What I have been doing is clicking and deleting one of the doubled notes to the point of nausea. 

Everything is quantized perfectly so that is not the issue. What am I doing wrong?


----------



## Bfuhrmann (Jan 20, 2013)

Is it a possibility that your MIDI keyboard is sending two midi notes into cubase? Most keyboards have the ability to send more than 1 note (Axioms can send 4, for instance)

I would check out your keyboard and see if it is sending two of the same midi notes at the same time.


----------



## YoungComposer (Jan 20, 2013)

I think you are right. I have a Keystation Pro 88es. 
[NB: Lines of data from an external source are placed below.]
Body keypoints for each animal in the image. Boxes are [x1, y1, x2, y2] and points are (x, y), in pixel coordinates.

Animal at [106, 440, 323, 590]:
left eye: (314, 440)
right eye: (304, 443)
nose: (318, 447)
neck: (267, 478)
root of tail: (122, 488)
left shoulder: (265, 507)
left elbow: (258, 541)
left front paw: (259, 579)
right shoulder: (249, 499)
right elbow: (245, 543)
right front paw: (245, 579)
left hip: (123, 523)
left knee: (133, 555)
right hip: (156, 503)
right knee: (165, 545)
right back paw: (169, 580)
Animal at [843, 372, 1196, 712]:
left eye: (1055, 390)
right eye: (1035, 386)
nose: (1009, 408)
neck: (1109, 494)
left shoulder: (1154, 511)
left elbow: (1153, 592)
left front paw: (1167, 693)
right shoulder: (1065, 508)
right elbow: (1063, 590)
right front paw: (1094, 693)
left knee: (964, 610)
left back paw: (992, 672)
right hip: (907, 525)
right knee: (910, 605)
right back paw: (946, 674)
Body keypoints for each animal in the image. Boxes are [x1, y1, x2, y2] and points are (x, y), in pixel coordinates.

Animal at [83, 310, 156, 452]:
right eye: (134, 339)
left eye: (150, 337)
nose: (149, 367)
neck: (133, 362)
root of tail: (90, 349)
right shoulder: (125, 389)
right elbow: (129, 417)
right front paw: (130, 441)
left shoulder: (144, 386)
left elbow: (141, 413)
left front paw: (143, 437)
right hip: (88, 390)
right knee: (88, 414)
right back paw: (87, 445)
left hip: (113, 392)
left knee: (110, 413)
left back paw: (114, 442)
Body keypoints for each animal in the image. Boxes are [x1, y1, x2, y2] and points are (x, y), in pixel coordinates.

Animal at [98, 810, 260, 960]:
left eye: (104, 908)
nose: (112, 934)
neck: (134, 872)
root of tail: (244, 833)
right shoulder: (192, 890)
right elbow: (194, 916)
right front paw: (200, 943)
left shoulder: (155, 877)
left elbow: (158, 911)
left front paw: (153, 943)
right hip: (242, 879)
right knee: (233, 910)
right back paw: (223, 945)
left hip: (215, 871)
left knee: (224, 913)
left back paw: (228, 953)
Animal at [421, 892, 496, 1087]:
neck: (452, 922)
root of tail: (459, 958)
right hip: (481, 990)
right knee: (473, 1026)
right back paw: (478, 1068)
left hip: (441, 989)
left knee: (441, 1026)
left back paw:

How would I check if my keyboard is sending two messages? 

And then how would I stop it from doing so?


----------



## YoungComposer (Jan 20, 2013)

Okay, I think I fixed it. Thank you Befuhrmann.

But with regards to what I already have recorded...Does anyone know how to delete the unwanted doubled notes in either Cubase or Finale?

Or am I forced to re-record everything?


----------



## Nick Batzdorf (Jan 20, 2013)

There's probably a command to remove duplicates. I don't know Cubase, but I know Logic has one.


----------



## YoungComposer (Jan 21, 2013)

Ok so I found, "Delete Doubles" which I thought would work but it didn't seem to take. I guess I'll just have to re-record everything.

Thanks for your help, at least now I'll never have that problem again.


----------



## wcreed51 (Jan 21, 2013)

What is it that you're importing the MIDI into?


----------



## park bench (Jan 21, 2013)

> What is it that you're importing the MIDI into?


+1

AFAIR- Fianle has a delete doubles script in the drop-down menu.


----------



## wcreed51 (Jan 21, 2013)

If you past an offending MIDI file, others can take a look...


----------



## YoungComposer (Jan 21, 2013)

Well Befuhrmann helped me fix the issue from happening again so I just needed help with deleting doubles this time. 

But, I have tried the Finale and Cubase options for deleting doubles and neither would work at all. Unfortunately, I just had to re-record it since it is do tomorrow.

Thanks anyway, I appreciate all your help!


----------